Hitachi Vantara has bought the assets of Containership, a tiny, collapsed six-year-old startup based in Pittsburgh. This gives the data storage giant the means to supply storage to Kubernetes-orchestrated containers.

Hitachi Vantara will integrate Containership technology across its product portfolio in the next few quarters. It will then be able to help its customers deploy and manage Kubernetes clusters and containerised applications in their public cloud and on-premises environments.

Announcing the news today, Bobby Soni, Hitachi Vantara COO, wrote: “Container technology promises to usher in the biggest step change in infrastructure economics since server virtualization.”

He reckons that “deploying containers at scale across multiple cloud environments brings management and orchestration complexity that most IT teams do not have the skills to address”.

Kubernetes Engine

Containership’s technology provides persistent storage support, centralised authentication, access control, audit logging, continuous deployment, workload portability, cost analysis, autoscaling, upgrades, and more.

Its Kubernetes Engine is a CNCF-certified Kubernetes distribution and enables the provisioning and ongoing maintenance of Kubernetes clusters on any major cloud provider.

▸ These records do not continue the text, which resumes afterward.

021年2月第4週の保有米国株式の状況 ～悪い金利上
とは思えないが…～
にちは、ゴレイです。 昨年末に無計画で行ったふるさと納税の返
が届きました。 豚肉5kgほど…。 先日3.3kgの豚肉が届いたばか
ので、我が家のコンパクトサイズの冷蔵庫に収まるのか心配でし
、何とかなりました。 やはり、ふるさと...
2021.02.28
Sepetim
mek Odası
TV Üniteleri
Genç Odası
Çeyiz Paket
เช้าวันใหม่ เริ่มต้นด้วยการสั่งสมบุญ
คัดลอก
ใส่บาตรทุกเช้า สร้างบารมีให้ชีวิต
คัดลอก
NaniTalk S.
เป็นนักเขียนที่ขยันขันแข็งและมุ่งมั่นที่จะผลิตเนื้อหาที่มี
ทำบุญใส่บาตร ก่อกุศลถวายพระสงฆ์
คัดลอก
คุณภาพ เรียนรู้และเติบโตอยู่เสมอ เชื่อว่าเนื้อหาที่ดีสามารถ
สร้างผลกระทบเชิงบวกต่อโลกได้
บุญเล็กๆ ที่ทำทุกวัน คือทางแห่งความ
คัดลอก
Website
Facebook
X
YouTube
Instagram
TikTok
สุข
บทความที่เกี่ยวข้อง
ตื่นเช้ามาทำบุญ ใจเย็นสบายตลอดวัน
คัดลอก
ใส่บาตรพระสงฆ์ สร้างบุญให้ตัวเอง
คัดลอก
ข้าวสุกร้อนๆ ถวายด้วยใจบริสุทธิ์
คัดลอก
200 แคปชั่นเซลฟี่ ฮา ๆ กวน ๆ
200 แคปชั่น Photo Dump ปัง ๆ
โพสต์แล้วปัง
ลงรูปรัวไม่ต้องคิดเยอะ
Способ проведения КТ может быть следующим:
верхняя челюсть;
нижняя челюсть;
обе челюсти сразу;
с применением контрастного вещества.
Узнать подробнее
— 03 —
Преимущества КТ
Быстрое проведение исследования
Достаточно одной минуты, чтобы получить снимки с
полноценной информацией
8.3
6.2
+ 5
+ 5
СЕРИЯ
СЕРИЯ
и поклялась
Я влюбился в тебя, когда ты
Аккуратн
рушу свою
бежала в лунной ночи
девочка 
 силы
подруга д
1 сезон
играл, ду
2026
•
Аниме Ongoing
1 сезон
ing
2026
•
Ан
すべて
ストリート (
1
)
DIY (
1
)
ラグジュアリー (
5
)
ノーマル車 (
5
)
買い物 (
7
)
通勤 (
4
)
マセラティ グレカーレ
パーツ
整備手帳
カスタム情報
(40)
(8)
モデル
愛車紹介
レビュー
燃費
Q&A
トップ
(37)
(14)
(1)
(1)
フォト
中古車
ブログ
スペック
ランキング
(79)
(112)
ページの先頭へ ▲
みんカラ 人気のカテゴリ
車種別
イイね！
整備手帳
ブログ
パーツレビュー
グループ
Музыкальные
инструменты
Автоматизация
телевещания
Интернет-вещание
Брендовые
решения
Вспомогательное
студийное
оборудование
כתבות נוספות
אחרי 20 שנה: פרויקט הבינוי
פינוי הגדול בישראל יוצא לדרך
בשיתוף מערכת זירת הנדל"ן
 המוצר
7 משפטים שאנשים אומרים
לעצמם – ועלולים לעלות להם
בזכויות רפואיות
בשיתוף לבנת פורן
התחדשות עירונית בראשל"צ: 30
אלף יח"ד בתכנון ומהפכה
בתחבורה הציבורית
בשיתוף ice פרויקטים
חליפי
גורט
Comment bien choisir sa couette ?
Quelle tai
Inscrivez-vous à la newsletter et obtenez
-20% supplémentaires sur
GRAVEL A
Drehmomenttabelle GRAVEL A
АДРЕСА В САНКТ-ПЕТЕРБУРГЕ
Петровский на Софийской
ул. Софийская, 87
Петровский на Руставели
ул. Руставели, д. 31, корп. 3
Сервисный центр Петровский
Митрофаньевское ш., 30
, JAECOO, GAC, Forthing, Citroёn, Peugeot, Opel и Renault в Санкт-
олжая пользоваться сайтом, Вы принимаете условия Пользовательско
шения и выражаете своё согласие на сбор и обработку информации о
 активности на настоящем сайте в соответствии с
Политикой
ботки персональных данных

Containership crashed and died in September last year. The company started out as Docker-based and pivoted to Kubernetes technology in early 2018 with a Containership Cloud product. In a September 2019 blog, since deleted, CTO Norman Joyner announced the company’s closure: “Ultimately, we came up short … we have failed to monetize Containership Cloud in such a way that we could build a sustainable business.”